Parmi les nombreuses pistes explorées, les pages que Katalin Pór consacre à ses rapports au code d’autocensure permettent, dans la prolongation des travaux de Francis Bordat, de battre en brèche quelques idées reçues sur la question. Ainsi, loin de se situer dans le cadre d’un affrontement permanent avec la Production Code Administration (PCA), Ernst Lubitsch l’inclut-il véritablement dans le processus créatif.
À cet égard, Katalin Pór montre finement que les exigences de la PCA rejoignent à l’occasion son goût pour l’allusion et le sous-entendu.

Tout aussi éclairants sont les passages consacrés aux tensions existant entre l’extrême préparation de la phase scénaristique (multiples réécritures) et le jeu de l’acteur/trice. Très concrètement, Katalin Pór montre ainsi comment, dans Trouble in Paradise (Haute pègre, 1932), l’interprétation de Miriam Hopkins "bouleverse la dynamique instaurée à l’écrit" (p. 98).
Plus généralement, l’auteure insiste bien sur le désir constant de Ernst Lubitsch de trouver "le meilleur équilibre entre une autonomie artistique et financière, et des moyens financiers conséquents" (p. 52), le cinéaste n’ayant ainsi eu de cesse de réorganiser le fonctionnement habituel de la création hollywoodienne. C’est dire, selon Katalin Pór, la plasticité de cette industrie, du moins lorsque cette dernière a à faire à des personnalités aussi fortes que celle de Ernst Lubitsch.
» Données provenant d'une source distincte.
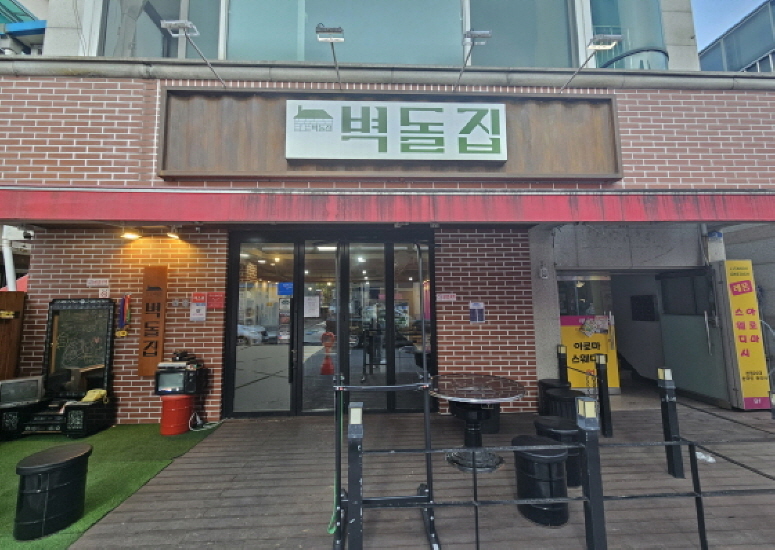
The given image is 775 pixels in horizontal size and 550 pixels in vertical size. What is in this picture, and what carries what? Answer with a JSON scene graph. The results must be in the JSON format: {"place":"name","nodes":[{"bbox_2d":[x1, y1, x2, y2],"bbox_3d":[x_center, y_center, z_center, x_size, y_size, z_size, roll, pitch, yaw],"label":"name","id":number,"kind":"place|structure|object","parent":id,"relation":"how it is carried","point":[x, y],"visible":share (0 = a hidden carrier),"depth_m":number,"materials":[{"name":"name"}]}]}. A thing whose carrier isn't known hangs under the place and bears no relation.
{"place":"outdoors","nodes":[
{"label":"outdoors","id":0,"kind":"place"},
{"bbox_2d":[0,0,47,54],"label":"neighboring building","id":1,"kind":"structure","parent":0,"point":[39,25],"depth_m":8.26,"materials":[{"name":"blue"}]},
{"bbox_2d":[0,423,220,549],"label":"artificial turf","id":2,"kind":"structure","parent":0,"point":[5,462],"materials":[{"name":"green carpet"}]},
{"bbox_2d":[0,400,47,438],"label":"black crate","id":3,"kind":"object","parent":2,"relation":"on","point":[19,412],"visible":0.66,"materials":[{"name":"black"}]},
{"bbox_2d":[12,443,90,540],"bbox_3d":[-2.696,1.732,2.411,0.473,0.531,0.473,0,-5,-2],"label":"stool","id":4,"kind":"object","parent":2,"relation":"on","point":[31,473],"visible":0.99,"depth_m":2.29,"materials":[{"name":"black plastic"}]},
{"bbox_2d":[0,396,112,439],"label":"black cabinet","id":5,"kind":"object","parent":2,"relation":"on","point":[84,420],"visible":0.71,"depth_m":3.88,"materials":[{"name":"black"}]},
{"bbox_2d":[0,375,44,407],"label":"television","id":6,"kind":"object","parent":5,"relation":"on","point":[17,384],"visible":1,"depth_m":3.87,"materials":[{"name":"grey plastic"}]},
{"bbox_2d":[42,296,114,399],"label":"chalkboard","id":7,"kind":"object","parent":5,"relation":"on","point":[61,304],"visible":0.83,"depth_m":4.18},
{"bbox_2d":[79,388,108,403],"bbox_3d":[-3.885,1.606,3.950,0.288,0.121,0.251,0,-5,-2],"label":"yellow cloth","id":8,"kind":"object","parent":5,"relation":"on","point":[92,396],"visible":0.94,"depth_m":3.91,"materials":[{"name":"yellow"}]},
{"bbox_2d":[160,394,193,435],"bbox_3d":[-2.897,1.907,4.123,0.418,0.496,0.411,0,-5,-2],"label":"red drum","id":9,"kind":"object","parent":2,"relation":"on","point":[187,409],"visible":0.96,"depth_m":4.00,"materials":[{"name":"red metal"}]},
{"bbox_2d":[153,359,207,395],"bbox_3d":[-2.863,1.444,4.150,0.589,0.397,0.432,0,-5,-2],"label":"television","id":10,"kind":"object","parent":9,"relation":"on","point":[192,376],"visible":0.96,"depth_m":4.03,"materials":[{"name":"black plastic"}]},
{"bbox_2d":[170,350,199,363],"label":"black device","id":11,"kind":"object","parent":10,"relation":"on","point":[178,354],"visible":0.99,"depth_m":4.16,"materials":[{"name":"black"}]},
{"bbox_2d":[189,413,223,430],"bbox_3d":[-2.582,2.057,4.254,0.395,0.214,0.397,-3,-6,24],"label":"cable","id":12,"kind":"object","parent":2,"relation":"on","point":[197,417],"visible":0.88,"depth_m":4.18,"materials":[{"name":"white plastic"}]},
{"bbox_2d":[319,330,335,374],"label":"traffic cone","id":13,"kind":"object","parent":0,"point":[325,335],"visible":0.93,"depth_m":4.53,"materials":[{"name":"red"}]},
{"bbox_2d":[0,0,774,431],"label":"brick building","id":14,"kind":"structure","parent":0,"point":[128,118],"depth_m":4.41,"materials":[{"name":"brick"}]},
{"bbox_2d":[1,228,15,290],"bbox_3d":[-6.221,0.283,4.859,0.248,2.516,0.273,0,-5,-2],"label":"drainpipe","id":15,"kind":"object","parent":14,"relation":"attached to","point":[11,283],"visible":0.53,"depth_m":4.86,"materials":[{"name":"white plastic"}]},
{"bbox_2d":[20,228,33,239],"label":"security camera","id":16,"kind":"object","parent":14,"relation":"attached to","point":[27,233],"visible":0.82,"depth_m":4.47,"materials":[{"name":"black plastic"}]},
{"bbox_2d":[86,278,108,287],"bbox_3d":[-4.508,0.127,4.633,0.357,0.140,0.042,0,-5,-2],"label":"small sign","id":17,"kind":"object","parent":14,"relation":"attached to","point":[94,283],"visible":0.98,"depth_m":4.62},
{"bbox_2d":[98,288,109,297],"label":"small sign","id":18,"kind":"object","parent":14,"relation":"attached to","point":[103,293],"visible":0.94,"depth_m":4.54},
{"bbox_2d":[115,294,131,337],"bbox_3d":[-3.842,0.606,4.339,0.205,0.570,0.163,0,-5,-2],"label":"hanging ornament","id":19,"kind":"object","parent":14,"relation":"attached to","point":[123,299],"visible":0.98,"depth_m":4.33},
{"bbox_2d":[120,228,140,239],"bbox_3d":[-3.853,-0.628,4.476,0.242,0.163,0.265,0,-5,-2],"label":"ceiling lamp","id":20,"kind":"object","parent":14,"relation":"attached to","point":[130,234],"visible":0.98,"depth_m":4.44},
{"bbox_2d":[137,266,167,375],"bbox_3d":[-3.435,0.670,4.364,0.347,1.558,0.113,0,-5,-2],"label":"wooden sign","id":21,"kind":"object","parent":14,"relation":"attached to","point":[159,357],"visible":0.98,"depth_m":4.34,"materials":[{"name":"brown wood"}]},
{"bbox_2d":[95,0,224,58],"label":"upper window","id":22,"kind":"structure","parent":14,"relation":"in","point":[175,10],"depth_m":4.49,"materials":[{"name":"clear glass"}]},
{"bbox_2d":[166,226,180,238],"bbox_3d":[-3.212,-0.644,4.492,0.188,0.180,0.239,0,-5,-2],"label":"spotlight","id":23,"kind":"object","parent":14,"relation":"attached to","point":[172,234],"visible":0.97,"depth_m":4.46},
{"bbox_2d":[161,19,226,87],"bbox_3d":[-2.420,-2.797,3.822,0.390,0.485,0.806,0,-5,-2],"label":"floodlight","id":24,"kind":"object","parent":14,"relation":"attached to","point":[162,24],"visible":0.99,"depth_m":3.64,"materials":[{"name":"metal"}]},
{"bbox_2d":[189,295,206,320],"bbox_3d":[-2.801,0.479,4.408,0.231,0.404,0.065,0,-5,-2],"label":"notice","id":25,"kind":"object","parent":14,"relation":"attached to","point":[200,307],"visible":0.99,"depth_m":4.40,"materials":[{"name":"white paper"}]},
{"bbox_2d":[206,291,224,308],"bbox_3d":[-2.575,0.388,4.463,0.322,0.236,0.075,0,-5,-2],"label":"red sign","id":26,"kind":"object","parent":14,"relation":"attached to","point":[209,294],"visible":0.96,"depth_m":4.45,"materials":[{"name":"red"}]},
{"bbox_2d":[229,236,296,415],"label":"glass door","id":27,"kind":"structure","parent":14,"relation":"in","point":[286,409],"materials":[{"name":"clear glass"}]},
{"bbox_2d":[315,24,343,88],"bbox_3d":[-0.709,-2.826,3.845,0.279,0.406,0.811,0,-5,-2],"label":"floodlight","id":28,"kind":"object","parent":14,"relation":"attached to","point":[334,30],"visible":0.98,"depth_m":3.72,"materials":[{"name":"metal"}]},
{"bbox_2d":[226,231,435,416],"bbox_3d":[-0.828,0.732,4.517,3.227,2.739,0.261,0,-5,-2],"label":"glass door","id":29,"kind":"structure","parent":14,"relation":"in","point":[234,272],"depth_m":4.50,"materials":[{"name":"glass"}]},
{"bbox_2d":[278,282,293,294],"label":"blue sticker","id":30,"kind":"object","parent":29,"relation":"attached to","point":[286,285],"visible":0.92,"depth_m":4.61,"materials":[{"name":"blue"}]},
{"bbox_2d":[303,294,320,317],"bbox_3d":[-1.216,0.508,4.742,0.306,0.354,0.091,0,-5,-2],"label":"paper notice","id":31,"kind":"object","parent":29,"relation":"attached to","point":[311,307],"visible":0.95,"depth_m":4.74,"materials":[{"name":"white paper"}]},
{"bbox_2d":[224,0,467,64],"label":"window","id":32,"kind":"structure","parent":14,"relation":"in","point":[309,18],"depth_m":4.38,"materials":[{"name":"glass"}]},
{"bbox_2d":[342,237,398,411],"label":"glass door","id":33,"kind":"structure","parent":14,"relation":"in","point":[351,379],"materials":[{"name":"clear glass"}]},
{"bbox_2d":[0,186,774,224],"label":"red awning","id":34,"kind":"object","parent":14,"relation":"attached to","point":[3,214],"visible":0.95,"depth_m":3.27,"materials":[{"name":"red fabric"}]},
{"bbox_2d":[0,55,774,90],"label":"gutter","id":35,"kind":"object","parent":14,"relation":"attached to","point":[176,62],"visible":0.54,"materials":[{"name":"grey"}]},
{"bbox_2d":[158,87,618,179],"bbox_3d":[0.062,-1.895,4.165,6.082,1.242,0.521,0,-5,-2],"label":"sign board","id":36,"kind":"object","parent":14,"relation":"attached to","point":[604,173],"visible":0.59,"depth_m":4.10,"materials":[{"name":"brown wood"}]},
{"bbox_2d":[285,99,508,161],"bbox_3d":[0.148,-1.969,4.082,3.337,0.842,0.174,0,-5,-2],"label":"sign","id":37,"kind":"object","parent":36,"relation":"attached to","point":[488,112],"visible":0.98,"depth_m":4.04,"materials":[{"name":"white plastic"}]},
{"bbox_2d":[436,292,456,301],"bbox_3d":[0.951,0.377,4.840,0.406,0.156,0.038,0,-5,-2],"label":"small sign","id":38,"kind":"object","parent":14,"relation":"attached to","point":[445,299],"visible":0.98,"depth_m":4.83,"materials":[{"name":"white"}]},
{"bbox_2d":[453,29,490,91],"bbox_3d":[1.116,-2.936,4.070,0.313,0.460,0.857,0,-5,-2],"label":"floodlight","id":39,"kind":"object","parent":14,"relation":"attached to","point":[485,35],"visible":0.98,"depth_m":3.96,"materials":[{"name":"metal"}]},
{"bbox_2d":[469,302,484,323],"bbox_3d":[1.412,0.608,4.707,0.242,0.337,0.066,0,-5,-2],"label":"notice","id":40,"kind":"object","parent":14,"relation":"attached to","point":[476,307],"visible":0.99,"depth_m":4.70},
{"bbox_2d":[469,0,579,67],"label":"window","id":41,"kind":"structure","parent":14,"relation":"in","point":[526,19],"depth_m":4.59,"materials":[{"name":"glass"}]},
{"bbox_2d":[539,264,548,278],"bbox_3d":[2.654,-0.048,5.074,0.123,0.257,0.117,0,-5,-2],"label":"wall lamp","id":42,"kind":"object","parent":14,"relation":"attached to","point":[543,277],"visible":0.97,"depth_m":5.05,"materials":[{"name":"white"}]},
{"bbox_2d":[557,273,620,391],"bbox_3d":[3.612,1.052,5.421,1.272,2.199,0.157,0,-5,-2],"label":"yellow door","id":43,"kind":"structure","parent":14,"relation":"in","point":[565,332],"depth_m":5.43,"materials":[{"name":"glass"}]},
{"bbox_2d":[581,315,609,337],"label":"poster","id":44,"kind":"object","parent":43,"relation":"attached to","point":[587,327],"visible":0.99,"depth_m":5.45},
{"bbox_2d":[561,33,620,91],"bbox_3d":[2.712,-2.859,4.084,0.349,0.401,0.793,0,-5,-2],"label":"floodlight","id":45,"kind":"object","parent":14,"relation":"attached to","point":[612,44],"visible":0.99,"depth_m":3.89,"materials":[{"name":"silver metal"}]},
{"bbox_2d":[589,0,667,69],"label":"window","id":46,"kind":"structure","parent":14,"relation":"in","point":[599,63],"depth_m":4.88,"materials":[{"name":"clear glass"}]},
{"bbox_2d":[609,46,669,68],"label":"cable","id":47,"kind":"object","parent":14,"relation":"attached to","point":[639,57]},
{"bbox_2d":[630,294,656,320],"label":"vent","id":48,"kind":"object","parent":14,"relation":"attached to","point":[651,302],"visible":0.97,"depth_m":6.25,"materials":[{"name":"black"}]},
{"bbox_2d":[658,264,731,406],"bbox_3d":[5.167,0.997,5.084,0.152,2.239,1.264,0,-5,-2],"label":"metal door","id":49,"kind":"structure","parent":14,"relation":"in","point":[685,377],"depth_m":4.99,"materials":[{"name":"grey glass"}]},
{"bbox_2d":[61,399,774,549],"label":"wooden deck","id":50,"kind":"structure","parent":0,"point":[666,475],"materials":[{"name":"brown wood"}]},
{"bbox_2d":[347,401,363,549],"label":"black post","id":51,"kind":"object","parent":50,"relation":"on","point":[357,481],"visible":1,"depth_m":1.81,"materials":[{"name":"black metal"}]},
{"bbox_2d":[330,238,439,549],"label":"metal stand","id":52,"kind":"object","parent":50,"relation":"on","point":[424,384],"visible":0.93,"depth_m":2.26,"materials":[{"name":"black metal"}]},
{"bbox_2d":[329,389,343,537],"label":"green rope","id":53,"kind":"object","parent":52,"relation":"hanging from","point":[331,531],"visible":0.73,"depth_m":2.26,"materials":[{"name":"green plastic"}]},
{"bbox_2d":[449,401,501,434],"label":"stool","id":54,"kind":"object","parent":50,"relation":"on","point":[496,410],"visible":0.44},
{"bbox_2d":[429,373,526,473],"bbox_3d":[0.940,1.608,3.230,1.117,0.830,1.116,0,-5,-2],"label":"round table","id":55,"kind":"object","parent":50,"relation":"on","point":[446,396],"visible":0.95,"depth_m":3.14,"materials":[{"name":"metal"}]},
{"bbox_2d":[511,434,570,526],"bbox_3d":[1.268,1.679,2.499,0.437,0.557,0.436,4,-7,-37],"label":"stool","id":56,"kind":"object","parent":50,"relation":"on","point":[551,462],"visible":0.88,"depth_m":2.34,"materials":[{"name":"black"}]},
{"bbox_2d":[537,378,569,415],"bbox_3d":[2.439,1.827,4.353,0.436,0.547,0.438,0,-5,-2],"label":"black stool","id":57,"kind":"object","parent":50,"relation":"on","point":[541,382],"visible":0.44,"depth_m":4.29,"materials":[{"name":"black"}]},
{"bbox_2d":[533,415,580,486],"bbox_3d":[1.648,1.713,2.909,0.439,0.553,0.432,0,-5,-2],"label":"stool","id":58,"kind":"object","parent":50,"relation":"on","point":[560,423],"visible":0.51,"depth_m":2.79,"materials":[{"name":"black plastic"}]},
{"bbox_2d":[556,344,568,384],"bbox_3d":[2.656,1.578,4.507,0.125,1.030,0.127,0,-5,-2],"label":"black post","id":59,"kind":"object","parent":50,"relation":"on","point":[560,363],"visible":0.59,"depth_m":4.49,"materials":[{"name":"black metal"}]},
{"bbox_2d":[351,427,774,549],"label":"metal railing","id":60,"kind":"object","parent":50,"relation":"on","point":[696,495],"visible":0.96,"depth_m":1.95,"materials":[{"name":"black metal"}]},
{"bbox_2d":[545,388,580,421],"bbox_3d":[2.196,1.760,3.722,0.438,0.569,0.432,0,-5,-2],"label":"black stool","id":61,"kind":"object","parent":50,"relation":"on","point":[554,395],"visible":0.48,"depth_m":3.63,"materials":[{"name":"black plastic"}]},
{"bbox_2d":[577,400,605,549],"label":"fence post","id":62,"kind":"object","parent":50,"relation":"on","point":[598,481],"visible":0.99,"depth_m":1.82,"materials":[{"name":"black metal"}]},
{"bbox_2d":[595,355,613,437],"bbox_3d":[2.733,1.541,3.768,0.115,1.028,0.115,0,-5,-2],"label":"black post","id":63,"kind":"object","parent":50,"relation":"on","point":[608,428],"visible":0.98,"depth_m":3.74,"materials":[{"name":"black metal"}]},
{"bbox_2d":[657,367,684,480],"bbox_3d":[2.785,1.452,2.935,0.114,1.059,0.115,0,-5,-2],"label":"black post","id":64,"kind":"object","parent":50,"relation":"on","point":[677,467],"visible":0.96,"depth_m":2.91,"materials":[{"name":"black metal"}]},
{"bbox_2d":[694,450,715,462],"bbox_3d":[3.410,1.958,3.238,0.215,0.074,0.227,3,-6,-32],"label":"plastic bag","id":65,"kind":"object","parent":50,"relation":"on","point":[699,453],"visible":0.56,"depth_m":3.18,"materials":[{"name":"white plastic"}]},
{"bbox_2d":[715,259,770,409],"bbox_3d":[5.588,0.923,4.732,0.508,2.246,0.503,0,-5,-2],"label":"yellow sign","id":66,"kind":"object","parent":50,"relation":"on","point":[733,299],"visible":0.92,"depth_m":4.62,"materials":[{"name":"yellow plastic"}]},
{"bbox_2d":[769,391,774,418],"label":"post","id":67,"kind":"object","parent":50,"relation":"on","point":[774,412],"visible":0.81,"depth_m":2.78,"materials":[{"name":"metal"}]},
{"bbox_2d":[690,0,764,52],"label":"sky","id":68,"kind":"structure","parent":0,"point":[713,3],"materials":[{"name":"blue"}]},
{"bbox_2d":[697,0,774,73],"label":"background building","id":69,"kind":"structure","parent":0,"point":[769,63],"depth_m":12.39,"materials":[{"name":"glass"}]},
{"label":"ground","id":70,"kind":"structure","parent":0},
{"bbox_2d":[0,289,26,381],"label":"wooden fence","id":71,"kind":"object","parent":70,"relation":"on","point":[19,299],"visible":0.67,"depth_m":4.37,"materials":[{"name":"brown wood"}]},
{"bbox_2d":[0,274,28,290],"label":"red umbrella","id":72,"kind":"object","parent":70,"relation":"on","point":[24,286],"visible":0.16,"depth_m":5.67,"materials":[{"name":"red fabric"}]}
]}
On aurait aimé voir préciser cette notion de "poétique hollywoodienne" à laquelle il est fait référence à plusieurs reprises, mais les travaux minutieux de Katalin Pór permettent de résoudre le caractère apparemment paradoxal d’une expression telle que "l’approche élitiste de la création collective et industrialisée" (p. 185). Pour s’en convaincre on lira donc attentivement cet ouvrage, nécessaire à tous les amateurs d’un des plus grands créateurs d’Hollywood.

Patrick Saffar
Jeune Cinéma n°412, décembre 2021


Katalin Pór, Lubitsch à Hollywood. L’exercice du pouvoir créatif dans les studios, Paris, CNRS Éditions, 2021, 300 p.